## Source text
Defendant argues that while Mr. Kinsella had some discussions with Apollo regarding the undercover investigation, he had only limited discussions with Myers's employees as to the general nature of the investigation. Def.'s Mem. at 13. Defendant contends that Mr. Kinsella never directed or caused any undercover investigator to communicate with a party. Id. In addition, no allegation has been made that Mr. Kinsella ever communicated with a party outside the presence of the parties' attorney. Id. Furthermore, the investigative personnel have testified that neither Mr. Kinsella nor anyone from his law firm ever told any investigator to contact or communicate with Mr. George, Mr. Thompson, or any other Plaintiffs who were represented by attorneys. Ex. A, pp. 110-111, 120; Ex. B, pars. 5,8; and Ex. C, pars. 6, 8; Def.'s Mem. at 14.
Defendant, thus, asserts Plaintiffs' charge is based solely on Mr. Kinsella's statement that the undercover investigation was done at his instance and that Mr. Williams spoke with Mr. George and Mr. Thompson. Def.'s Mem. at 14. Defendant asserts that Plaintiffs have not deposed Mr. Williams. Ex. E, p. 36; Def.'s Mem. at 14. Moreover, Plaintiffs have not deposed Investigator Mroz who would have testified that he had never spoken to nor communicated with Mr. Kinsella during the course of the investigation. Ex. B; Def.'s Mem. at 15. Furthermore, if Mr. Mroz and Mr. Williams would have been deposed, Plaintiffs would have learned that Mr. Ott, not Mr. Kinsella, provided investigators with Mr. George's and Mr. Thompson's names. Ex. B, C; Def.'s Mem. at 14.
(2) Defendant's second argument is that Mr. Kinsella acted ethically in recommending to Apollo that an undercover investigation be conducted to seek out discriminatory and/or illegal activity. Def.'s Mem. at 15. Defendant asserts that it is permissible for an attorney to advise a client to perform an undercover investigation. Id. In addition, an attorney may properly advise a client as to whether the client may communicate with an adverse party either directly or through a hired investigator. Id. Defendant, thus, asserts that parties to a matter may communicate directly with each other. Comment to LR 83.54.2.

## Dataset
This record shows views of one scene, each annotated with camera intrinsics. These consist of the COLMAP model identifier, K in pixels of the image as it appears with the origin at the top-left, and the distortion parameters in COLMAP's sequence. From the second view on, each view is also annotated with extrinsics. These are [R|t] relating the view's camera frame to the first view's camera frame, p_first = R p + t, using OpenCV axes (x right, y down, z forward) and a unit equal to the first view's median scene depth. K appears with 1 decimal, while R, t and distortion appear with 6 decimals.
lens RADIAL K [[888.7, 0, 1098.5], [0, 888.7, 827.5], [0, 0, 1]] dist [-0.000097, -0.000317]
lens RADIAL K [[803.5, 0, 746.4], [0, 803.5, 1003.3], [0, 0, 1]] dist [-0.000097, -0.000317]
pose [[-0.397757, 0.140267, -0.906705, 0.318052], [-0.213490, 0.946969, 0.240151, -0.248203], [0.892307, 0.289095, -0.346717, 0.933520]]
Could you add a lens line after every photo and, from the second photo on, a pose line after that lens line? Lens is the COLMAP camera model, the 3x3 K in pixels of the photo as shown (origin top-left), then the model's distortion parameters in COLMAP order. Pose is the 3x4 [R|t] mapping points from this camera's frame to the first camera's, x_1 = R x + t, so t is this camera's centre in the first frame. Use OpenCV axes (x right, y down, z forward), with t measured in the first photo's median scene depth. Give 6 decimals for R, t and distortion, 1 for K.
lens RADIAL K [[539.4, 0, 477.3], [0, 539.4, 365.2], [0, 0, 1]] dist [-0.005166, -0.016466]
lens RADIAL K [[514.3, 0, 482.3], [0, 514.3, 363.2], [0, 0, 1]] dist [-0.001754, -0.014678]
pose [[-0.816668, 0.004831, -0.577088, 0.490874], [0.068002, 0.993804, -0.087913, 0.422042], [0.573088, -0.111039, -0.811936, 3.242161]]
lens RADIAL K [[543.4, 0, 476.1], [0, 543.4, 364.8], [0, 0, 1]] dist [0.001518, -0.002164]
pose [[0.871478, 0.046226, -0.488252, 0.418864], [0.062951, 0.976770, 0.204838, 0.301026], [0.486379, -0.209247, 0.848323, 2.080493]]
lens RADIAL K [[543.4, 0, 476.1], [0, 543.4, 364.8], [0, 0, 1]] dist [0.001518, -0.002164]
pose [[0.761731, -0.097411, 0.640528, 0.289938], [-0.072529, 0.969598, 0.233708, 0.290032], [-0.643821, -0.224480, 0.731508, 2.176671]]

## Your instructions
Pick up the legal opinion on the undercover investigation after its final sentence, which cites the Comment to LR 83.54.2, and carry it forward.

## Exercise result
In Miano v. AC & R Advertising, Inc., 148 F.R.D. 68 (S.D.N.Y.1993), a plaintiff recorded damaging statements from a corporate defendant employee, which were provided to plaintiff's attorney who eventually produced them in litigation. The defendant claimed that the plaintiff's attorney violated the equivalent of LR 83.54.2, by communicating with persons represented by counsel. As stated in Miano:
*829 Ethics opinions allow that attorneys need not prevent clients from engaging in ex parte or taped conversation with adversaries, and are permitted to counsel clients regarding the scope and ramifications of such conduct... While the attorney's subsequent receipt and use of information secured by the client goes a step further, logic dictates that if the information was not secured illegally or unethically, its use does not place the attorney in violation of the disciplinary rules... When a client independently and legally secures information which is relevant and useful to his case and provides it to counsel, the attorney's use of the information is not unethical. Id. at 89 (citations omitted).
In EEOC v. McDonnell Douglas Corp., 948 F. Supp. 54, 55 (E.D.Mo.1996), in construing the Missouri equivalent of LR 83.54.2, the court ruled that "there is nothing that prohibits one party to a litigation from making direct contact with another party to the same litigation." See Hazard & Hodes, The Law of Lawyering, § 38.4 at 38-5: "Rule 4.2 is designed to prevent lawyers from either overreaching third parties or interfering with the relationships between opposing parties and their own lawyers. It follows that the Rule does not (and could not in any event) prevent one party from directly communicating with another. Furthermore, a lawyer should be able to advise a client to contact a third-party even a represented third-party directly, without running afoul of the prohibition in rule 8.4 against violating a disciplinary rule through the acts of another." Id.
Section 99 of the Restatement (3rd) of Law Governing Lawyers has a rule similar to LR 83.54.2 stating that "[n]o general rule prevents a lawyer's client, either personally or through a nonlawyer agent, from communicating directly with a represented nonclient. Thus, while neither a lawyer nor a lawyer's investigator or other agent ... may contact the represented nonclient, the same bar does not extend to the client of the lawyer or the client's investigator or other agent. As stated in Subsection (2), the anti-contact rule does not prohibit a lawyer from advising the lawyer's own client concerning the client's communication with a represented non-client, including communications that may occur with the prior consent... or knowledge of the lawyer for the non-client. The lawyer for a client intending to make such a communication may advise the client regarding legal aspects of the communication, ..." Id. at 76-77.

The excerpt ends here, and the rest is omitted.